Write out the material below exactly, with no line missing.

**********

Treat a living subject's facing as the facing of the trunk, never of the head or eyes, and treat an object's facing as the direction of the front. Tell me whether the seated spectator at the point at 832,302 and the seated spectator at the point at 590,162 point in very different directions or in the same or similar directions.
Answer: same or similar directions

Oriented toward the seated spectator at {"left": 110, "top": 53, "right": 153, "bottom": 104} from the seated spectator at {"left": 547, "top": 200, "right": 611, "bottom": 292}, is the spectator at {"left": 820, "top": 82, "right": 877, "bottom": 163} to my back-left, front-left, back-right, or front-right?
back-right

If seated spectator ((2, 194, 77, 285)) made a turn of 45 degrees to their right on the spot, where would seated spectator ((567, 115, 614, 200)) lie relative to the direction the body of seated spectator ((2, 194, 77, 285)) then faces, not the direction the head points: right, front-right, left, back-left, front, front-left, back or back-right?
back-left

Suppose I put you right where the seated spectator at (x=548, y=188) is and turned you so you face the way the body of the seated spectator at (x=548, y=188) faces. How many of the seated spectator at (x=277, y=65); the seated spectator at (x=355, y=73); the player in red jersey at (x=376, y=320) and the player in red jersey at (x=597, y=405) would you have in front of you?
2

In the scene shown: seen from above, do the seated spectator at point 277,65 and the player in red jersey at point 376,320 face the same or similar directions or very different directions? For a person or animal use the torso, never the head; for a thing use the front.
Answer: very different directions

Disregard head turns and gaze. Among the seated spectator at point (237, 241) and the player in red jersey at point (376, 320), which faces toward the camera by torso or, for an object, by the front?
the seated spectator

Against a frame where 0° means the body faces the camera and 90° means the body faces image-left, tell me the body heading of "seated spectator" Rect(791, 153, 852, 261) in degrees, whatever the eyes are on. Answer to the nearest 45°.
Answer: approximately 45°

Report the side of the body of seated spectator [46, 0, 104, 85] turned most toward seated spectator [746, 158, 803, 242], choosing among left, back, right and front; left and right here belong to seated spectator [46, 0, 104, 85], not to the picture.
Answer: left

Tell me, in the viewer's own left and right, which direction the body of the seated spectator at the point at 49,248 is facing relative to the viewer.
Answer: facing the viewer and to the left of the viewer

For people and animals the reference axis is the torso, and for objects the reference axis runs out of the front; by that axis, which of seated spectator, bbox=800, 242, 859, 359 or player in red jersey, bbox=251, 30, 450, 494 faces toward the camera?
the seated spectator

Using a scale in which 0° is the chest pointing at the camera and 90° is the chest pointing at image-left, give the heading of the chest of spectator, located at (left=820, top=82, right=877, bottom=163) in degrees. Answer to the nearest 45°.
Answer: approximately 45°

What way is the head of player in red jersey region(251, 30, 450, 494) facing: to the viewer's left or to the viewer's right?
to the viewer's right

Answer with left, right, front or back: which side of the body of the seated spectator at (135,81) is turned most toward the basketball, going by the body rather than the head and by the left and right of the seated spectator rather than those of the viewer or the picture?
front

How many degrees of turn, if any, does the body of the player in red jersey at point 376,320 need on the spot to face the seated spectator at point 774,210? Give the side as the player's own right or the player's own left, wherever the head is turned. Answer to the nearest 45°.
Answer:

**********

**Final answer**
Treat a living subject's facing as the facing of the trunk, never of the head or eyes, and treat an object's facing as the direction of the front. Tell me whether the seated spectator at the point at 832,302 and the seated spectator at the point at 590,162 point in very different directions or in the same or similar directions.
Answer: same or similar directions

Oriented toward the seated spectator at {"left": 110, "top": 53, "right": 153, "bottom": 104} from the seated spectator at {"left": 547, "top": 200, "right": 611, "bottom": 292}, is the spectator at {"left": 820, "top": 82, "right": 877, "bottom": 163} to my back-left, front-left, back-right, or front-right?
back-right

If seated spectator ((2, 194, 77, 285)) made a turn of 45 degrees to their right on the spot, where would seated spectator ((567, 115, 614, 200)) lie relative to the direction the body of seated spectator ((2, 194, 77, 285)) then faces, not the direction the head points: right, front-right, left, back-left, front, front-left, back or back-right?
back-left

Suppose I put you right where the seated spectator at (x=548, y=188) is and turned you so you face the way the body of the seated spectator at (x=548, y=188) faces. How many of the seated spectator at (x=277, y=65); the seated spectator at (x=355, y=73); the player in red jersey at (x=376, y=320) and the player in red jersey at (x=597, y=405) would you have in front of you?
2

In the scene shown: seen from above, do the seated spectator at point 277,65 and the player in red jersey at point 376,320 face the same or similar directions or very different directions? For a person or animal use the torso, never the head; for a thing use the front.
Answer: very different directions

Disregard head turns and gaze. Among the seated spectator at point (237, 241) and the player in red jersey at point (376, 320), which faces toward the camera by torso or, for an object, by the front?
the seated spectator

Against a frame where 0° means the body faces the camera and 90° means the body faces image-left, tell me the body heading of "seated spectator" Rect(791, 153, 852, 261) in degrees, whatever the eyes are on. Answer to the nearest 45°.
Answer: approximately 45°

Report the side of the body of seated spectator [46, 0, 104, 85] turned most toward seated spectator [746, 158, 803, 242], choosing among left, back, right and front; left and right here belong to seated spectator [46, 0, 104, 85], not to the picture.
Answer: left

Tell me, in the viewer's own left and right, which direction the body of the seated spectator at the point at 49,248 is facing relative to the viewer.
Answer: facing the viewer and to the left of the viewer

For people and animals the reference axis is the torso, and for objects the reference axis runs out of the front; by that axis, which of seated spectator, bbox=800, 242, 859, 359 or player in red jersey, bbox=251, 30, 450, 494 faces toward the camera?
the seated spectator

Using a scale in which 0° is the chest pointing at the camera and 90° is the chest pointing at image-left, give the heading of the chest of spectator, located at (left=820, top=82, right=877, bottom=163) in degrees. Answer to the nearest 45°.
Answer: approximately 45°

What way is the head of player in red jersey region(251, 30, 450, 494) facing: to the viewer's left or to the viewer's right?
to the viewer's right

Answer with left, right, front or back: which side of the body of the seated spectator at (135,81) is turned most toward the basketball, going by the body rather than the head and by the left and right of the seated spectator rather than those of the viewer or the picture?
front

How many degrees of turn, if any, does the body of the player in red jersey at point 376,320 need on the spot to face the seated spectator at point 774,210? Give the side as the player's own right or the player's own left, wherever the head is turned. Answer to the nearest 45°.
Answer:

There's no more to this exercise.